On the flip side, global crude prices resumed their surge in overnight trading after the European Commission -- the region's executive branch -- proposed a ban on all Russian crude imports, phased over the next six months, with a complete embargo on refined oil products put in place for the end of the year. Member states will need to agree the proposals before their put in place,

WTI crude futures for June delivery were closed $5.65 higher at $108.04 per barrel, while Brent contracts for July delivery jumped $5.44 to end at $110.41 per barrel.

In Europe, the region-wide Stoxx 600 closed 1.08% lower as investors kept risk appetite in check ahead of today's Fed rate decision while the MSCI ex-Japan index in Asia fell 0.56% heading into the close of trading.

Moderna (MRNA) shares jumped 5% after the drugmaker posted much stronger-than-expected first quarter earnings while re-affirming its full-year forecast for Covid vaccine sales.

Uber Technologies (UBER) were active, falling 4.2% after it posted a wider-than-expected first quarter loss, but said it doesn't expected rising costs linked to driver retainment to hold back near-term growth for bookings or profits.

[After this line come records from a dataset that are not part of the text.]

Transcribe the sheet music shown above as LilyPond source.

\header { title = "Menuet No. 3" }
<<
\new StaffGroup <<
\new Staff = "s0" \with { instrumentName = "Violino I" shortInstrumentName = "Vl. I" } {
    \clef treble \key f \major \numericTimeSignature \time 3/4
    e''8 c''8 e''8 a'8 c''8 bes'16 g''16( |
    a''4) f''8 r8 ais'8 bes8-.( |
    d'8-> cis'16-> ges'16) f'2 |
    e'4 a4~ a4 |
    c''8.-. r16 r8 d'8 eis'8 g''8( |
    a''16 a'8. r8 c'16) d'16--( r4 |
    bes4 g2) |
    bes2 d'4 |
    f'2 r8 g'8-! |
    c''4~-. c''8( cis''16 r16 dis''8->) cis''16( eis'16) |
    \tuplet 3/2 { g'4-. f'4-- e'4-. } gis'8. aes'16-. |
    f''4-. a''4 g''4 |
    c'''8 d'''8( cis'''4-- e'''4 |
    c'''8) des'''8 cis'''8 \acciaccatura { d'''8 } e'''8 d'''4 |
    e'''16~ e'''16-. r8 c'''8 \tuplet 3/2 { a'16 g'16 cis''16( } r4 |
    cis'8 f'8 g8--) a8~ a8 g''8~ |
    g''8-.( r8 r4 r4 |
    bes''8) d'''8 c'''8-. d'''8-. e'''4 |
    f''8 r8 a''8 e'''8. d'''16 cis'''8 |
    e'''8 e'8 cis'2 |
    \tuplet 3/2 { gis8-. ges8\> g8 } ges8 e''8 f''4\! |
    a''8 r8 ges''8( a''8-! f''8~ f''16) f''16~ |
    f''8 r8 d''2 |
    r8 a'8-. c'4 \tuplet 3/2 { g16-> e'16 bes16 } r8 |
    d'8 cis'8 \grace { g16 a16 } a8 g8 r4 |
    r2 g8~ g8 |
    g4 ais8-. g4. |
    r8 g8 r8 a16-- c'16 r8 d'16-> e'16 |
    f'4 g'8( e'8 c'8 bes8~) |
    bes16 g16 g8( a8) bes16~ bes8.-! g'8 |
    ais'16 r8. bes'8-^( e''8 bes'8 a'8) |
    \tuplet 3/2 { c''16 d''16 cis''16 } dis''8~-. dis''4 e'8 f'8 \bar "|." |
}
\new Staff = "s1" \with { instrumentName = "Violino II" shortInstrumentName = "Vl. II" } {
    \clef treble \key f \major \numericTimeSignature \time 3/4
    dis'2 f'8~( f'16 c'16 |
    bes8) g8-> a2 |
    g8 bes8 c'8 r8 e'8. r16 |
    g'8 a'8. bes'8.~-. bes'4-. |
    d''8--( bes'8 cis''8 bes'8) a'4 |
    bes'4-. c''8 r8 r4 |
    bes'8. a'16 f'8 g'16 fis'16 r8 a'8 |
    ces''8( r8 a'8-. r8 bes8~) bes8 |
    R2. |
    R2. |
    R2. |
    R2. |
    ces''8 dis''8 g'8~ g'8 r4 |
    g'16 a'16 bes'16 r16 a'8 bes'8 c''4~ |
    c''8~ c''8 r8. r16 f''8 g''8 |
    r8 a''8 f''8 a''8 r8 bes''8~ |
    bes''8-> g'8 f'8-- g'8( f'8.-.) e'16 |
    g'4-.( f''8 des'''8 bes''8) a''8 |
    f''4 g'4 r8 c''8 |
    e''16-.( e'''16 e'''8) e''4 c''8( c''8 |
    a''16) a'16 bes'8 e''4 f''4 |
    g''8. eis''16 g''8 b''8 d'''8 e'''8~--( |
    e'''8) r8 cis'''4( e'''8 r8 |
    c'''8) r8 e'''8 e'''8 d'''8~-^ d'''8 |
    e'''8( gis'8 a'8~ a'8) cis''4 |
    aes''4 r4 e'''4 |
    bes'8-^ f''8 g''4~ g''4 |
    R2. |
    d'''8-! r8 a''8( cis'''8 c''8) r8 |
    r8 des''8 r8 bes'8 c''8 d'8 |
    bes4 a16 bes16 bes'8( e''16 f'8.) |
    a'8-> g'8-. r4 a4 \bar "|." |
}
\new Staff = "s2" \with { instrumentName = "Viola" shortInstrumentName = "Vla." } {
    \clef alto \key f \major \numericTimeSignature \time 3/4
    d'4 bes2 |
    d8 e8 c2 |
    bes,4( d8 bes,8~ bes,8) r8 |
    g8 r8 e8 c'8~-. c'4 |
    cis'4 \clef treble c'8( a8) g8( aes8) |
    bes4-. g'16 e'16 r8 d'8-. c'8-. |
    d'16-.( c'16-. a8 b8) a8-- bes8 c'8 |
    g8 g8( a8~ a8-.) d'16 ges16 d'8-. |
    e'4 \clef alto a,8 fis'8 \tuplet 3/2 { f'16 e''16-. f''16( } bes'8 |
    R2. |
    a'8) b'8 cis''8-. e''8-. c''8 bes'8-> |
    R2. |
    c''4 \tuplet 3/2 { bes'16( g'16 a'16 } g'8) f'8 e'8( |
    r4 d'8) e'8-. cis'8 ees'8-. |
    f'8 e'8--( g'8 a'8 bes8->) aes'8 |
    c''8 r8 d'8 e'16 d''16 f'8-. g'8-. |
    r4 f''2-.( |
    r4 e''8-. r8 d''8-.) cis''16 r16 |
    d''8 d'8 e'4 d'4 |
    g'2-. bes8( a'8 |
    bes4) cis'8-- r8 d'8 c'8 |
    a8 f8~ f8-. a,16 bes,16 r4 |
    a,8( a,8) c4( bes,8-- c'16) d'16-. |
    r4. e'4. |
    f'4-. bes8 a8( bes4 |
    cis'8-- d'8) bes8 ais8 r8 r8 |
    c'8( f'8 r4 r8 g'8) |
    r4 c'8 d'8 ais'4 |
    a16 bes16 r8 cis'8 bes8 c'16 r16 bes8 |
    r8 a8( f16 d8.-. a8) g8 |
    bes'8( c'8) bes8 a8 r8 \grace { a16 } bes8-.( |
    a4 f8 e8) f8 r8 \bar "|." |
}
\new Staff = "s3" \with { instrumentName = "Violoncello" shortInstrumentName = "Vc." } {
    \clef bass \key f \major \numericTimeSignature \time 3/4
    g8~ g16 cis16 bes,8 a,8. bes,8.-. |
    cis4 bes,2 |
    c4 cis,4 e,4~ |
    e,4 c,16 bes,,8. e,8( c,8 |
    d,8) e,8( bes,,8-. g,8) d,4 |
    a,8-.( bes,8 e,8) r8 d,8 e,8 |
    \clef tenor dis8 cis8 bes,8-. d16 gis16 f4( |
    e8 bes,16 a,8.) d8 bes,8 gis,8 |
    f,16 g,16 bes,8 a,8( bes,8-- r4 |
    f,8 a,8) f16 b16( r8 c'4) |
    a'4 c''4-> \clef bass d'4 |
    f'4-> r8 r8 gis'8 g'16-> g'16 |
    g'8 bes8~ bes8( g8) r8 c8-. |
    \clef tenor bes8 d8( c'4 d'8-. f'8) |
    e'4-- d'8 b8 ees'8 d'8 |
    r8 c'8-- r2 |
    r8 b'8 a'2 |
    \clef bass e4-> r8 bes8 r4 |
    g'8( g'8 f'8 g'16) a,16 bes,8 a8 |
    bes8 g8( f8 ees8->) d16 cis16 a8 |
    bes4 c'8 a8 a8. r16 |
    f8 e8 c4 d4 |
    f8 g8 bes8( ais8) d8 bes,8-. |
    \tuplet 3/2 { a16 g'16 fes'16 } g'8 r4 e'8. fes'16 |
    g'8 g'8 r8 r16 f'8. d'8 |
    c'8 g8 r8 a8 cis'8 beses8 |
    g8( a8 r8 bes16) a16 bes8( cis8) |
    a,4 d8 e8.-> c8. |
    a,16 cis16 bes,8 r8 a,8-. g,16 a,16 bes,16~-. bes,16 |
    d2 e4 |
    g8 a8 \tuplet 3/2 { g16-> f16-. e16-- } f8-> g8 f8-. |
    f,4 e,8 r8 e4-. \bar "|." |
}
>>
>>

The move contrasted with the 30% collapse for its smaller rival, Lyft (LYFT), which cautioned that rising costs and uneven demand would eat into its bottom line over the next three months.

CVS Health (CVS) shares, meanwhile, rose 4% after it posted better-than-expected first quarter earnings, while boosting its full-year profit guidance, as Aetna continued to power gains in the group's healthcare benefit division and retail traffic held up well despite slowing Covid testing and vaccinations. 

Starbucks (SBUX) shares surged 10.33% after the world's largest coffee chain posted stronger-than-expected first quarter sales thanks to what returning CEO Howard Schultz called "relentless" domestic demand.